何一つする元気がないので日々だらだらと本を読み動画を見て過ごしていますが、こういうときには心底本が好きで物語が好きでそして小説を書くことができる人間でよかったと思います。
昔傲慢なたわごとを言ってお友達と喧嘩をしたこともあるのですが、私は小説がないとたぶん生きていけないし、生きてる限り、小説と離れることはたぶん無い。顕在的な形なのは珍しいですが、でも、こういう人って世の中かなり多いと思いますよ。

人間というものは、空想を離れて生きることは出来ない。
小説、というか物語、というか絵空事は、絶対にぜいたく品とか余分なものとかじゃなくて、人間が生きていく上で失うことのできない栄養分だと思います。少なくても平気な人はいると思うけれども、無いと生きていけない人もいるし、多量に摂取しないと死んでしまう人も居る。
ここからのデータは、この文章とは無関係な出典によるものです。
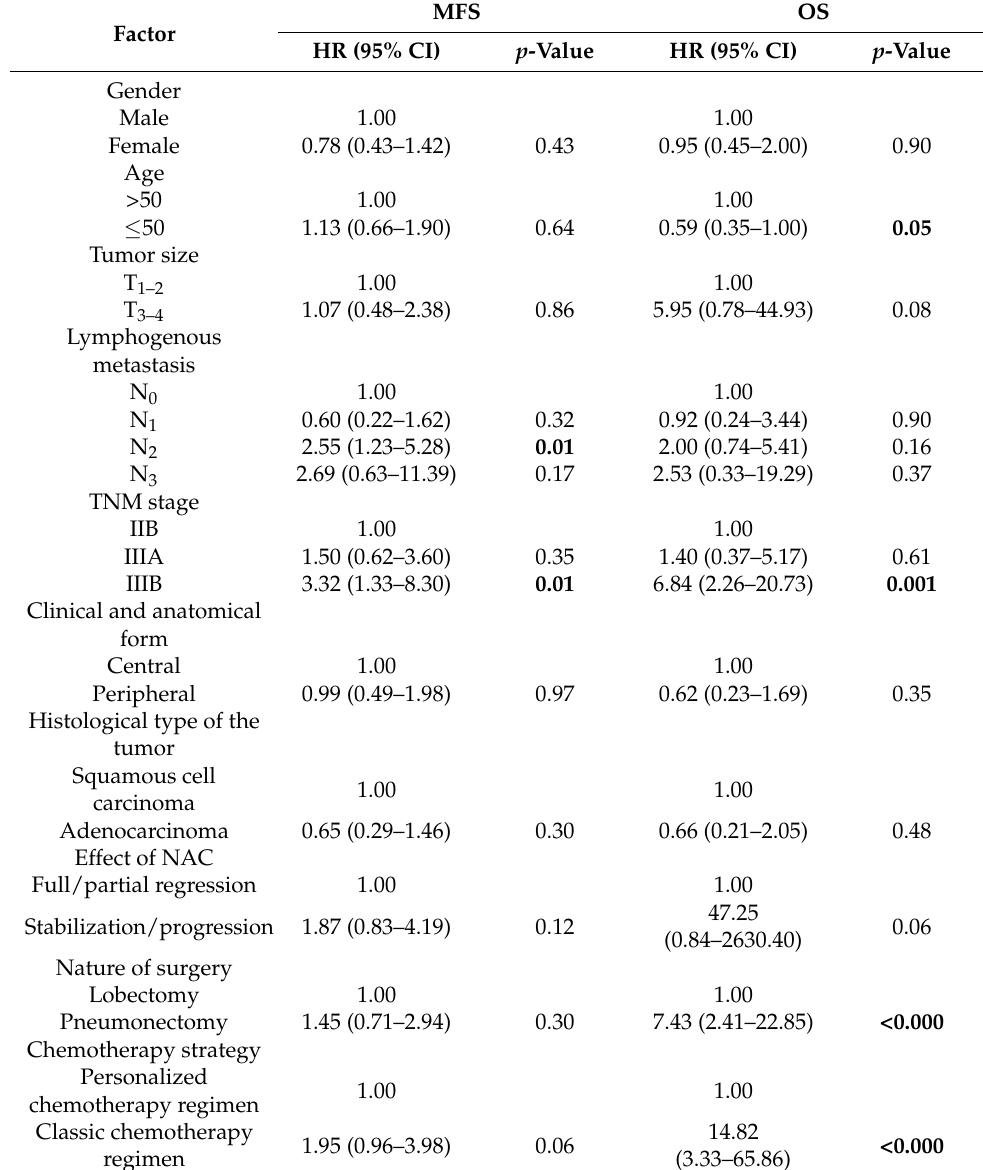
Table 5. Multivariate Cox regression analysis for metastasis-free and overall survival of patients in the study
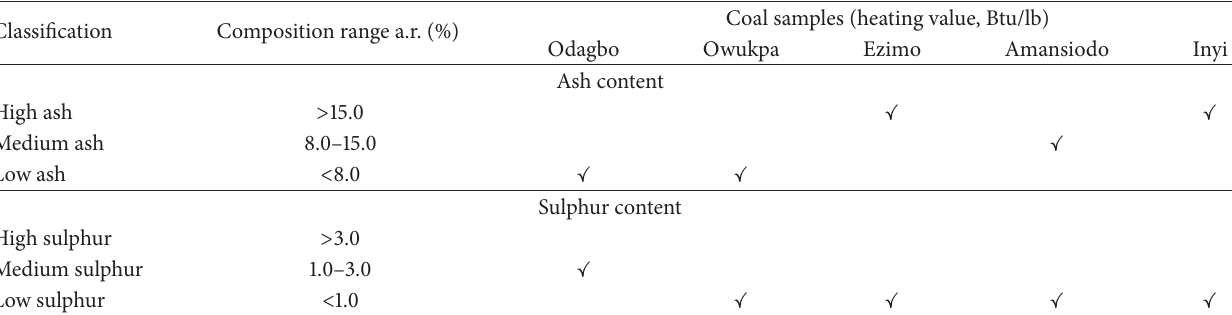
Table 9: Ash and sulphur classification of the five coal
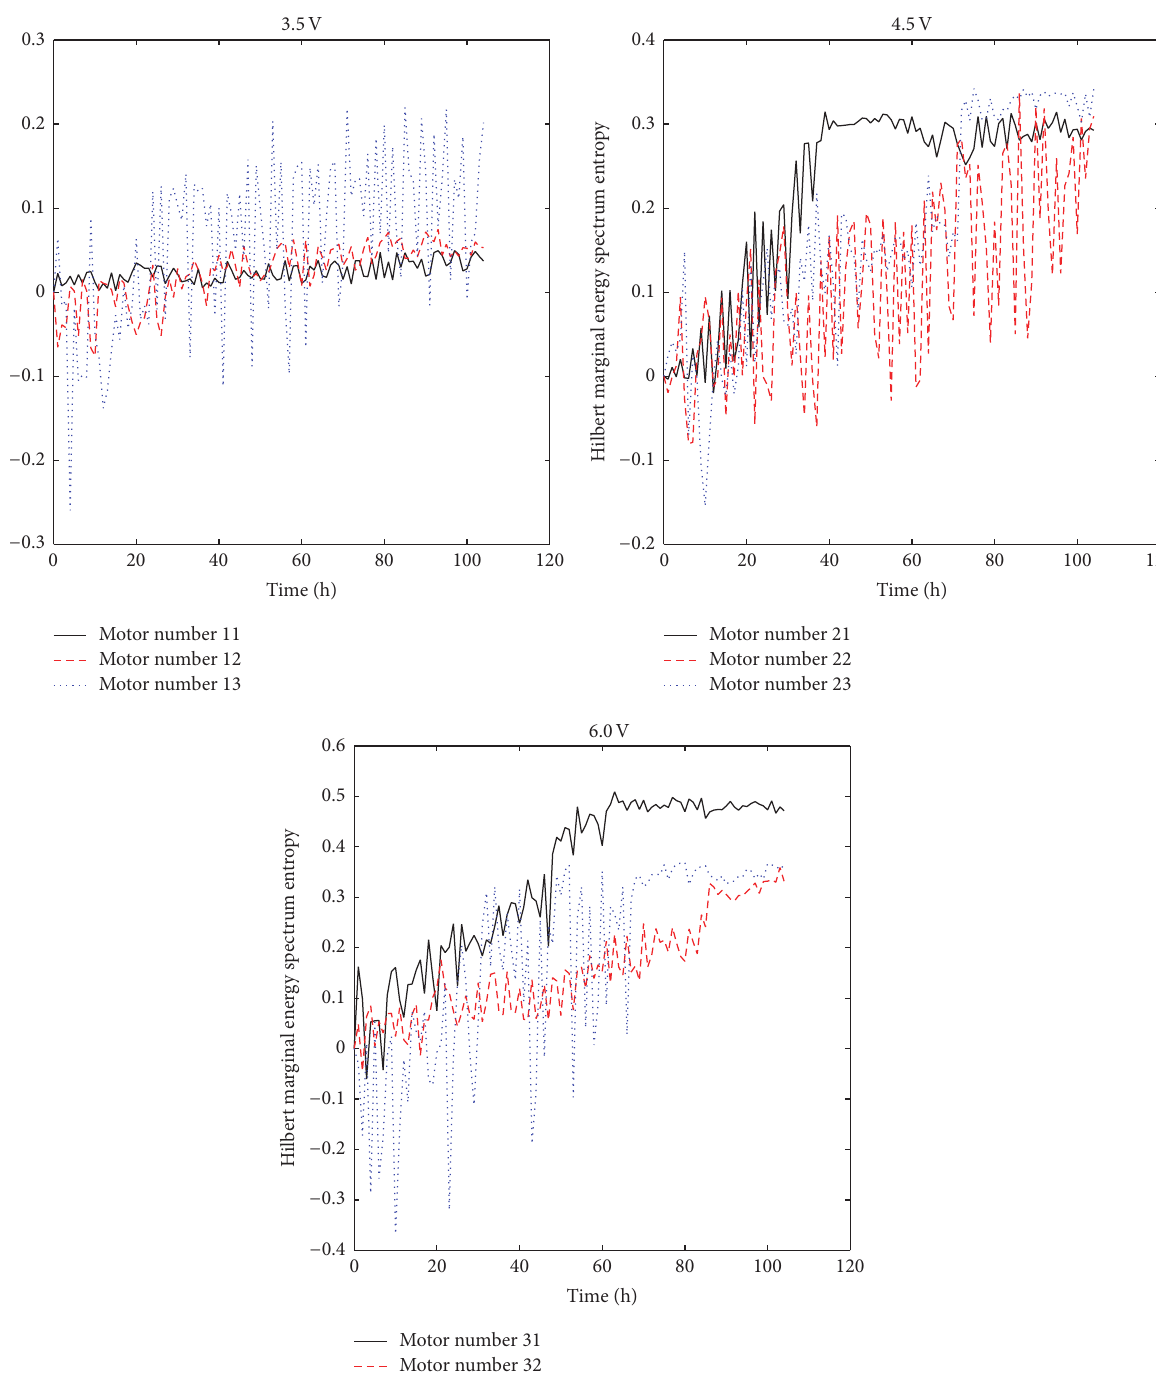
Figure 4: The CSADT data of Hilbert marginal energy spectrum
そういう確信があるので、私は、どんな人であっても小説を書きたいと願う人は、みんな、「書くべき」だと思います。そして書くことは誰にとっても自由だ。それが小説の一番の魅力だと思うのよ。


人間は間違いなく「物語る生き物」なんだと思います。たぶん、「物語る」ようになったかならないかというのが、「人間」という生き物が「私は人間である」と思うようになった転換点なんじゃないでしょうか。

たとえば、旧石器時代の遺跡を調べても、そこには仲間の遺体を花と一緒に埋葬した証拠があったり、テラコッタで作った女性像があったり、あるいは特別な方法で殺しあった骨が見つかったり、壁画に描かれた動物の姿があったりする。
そこに何の意味があったのか? ぶっちゃけ、そういう振る舞いにはなんの意味も無い。ダイヤモンドはただの透き通った石ころだし、焼いた土の塊はどこまでいっても土にすぎない。花も人間も死ねば腐って土になる。でもそこに、なんらかの《違う意味》を見出したからこそ、何かを描き、何かの振る舞いを行い、そして、何かを語る。それが《物語る》ことの元祖なんだと思います。

「ここにない何か」を思うことが物語ることに他ならない。

まぁ誇大妄想だといわれたらそこまでですが…
でもたとえば、今生きている人間だって、そういう機能は備わり続けている。雲を見たらそこにいろんな形を見つけないではいられないし、天井のしみに怨霊を見つけてぞっとしたりする。前頭葉が持つといわれる機能ですが、行き過ぎた想像は現実を超えて何か違うものになる。
その《違うもの》が本質的に人間に備わっているんだとしたら、《違うもの》の中の住人たちは間違いなく全ての人々の朋友だと思う。そして小説というものは一番簡単にそういった友だちと出会うことができる媒体だと思うのです。だって、語ることは何の練習もしなくてもできるもの。上手に語るには練達が必要だとは思いますけども。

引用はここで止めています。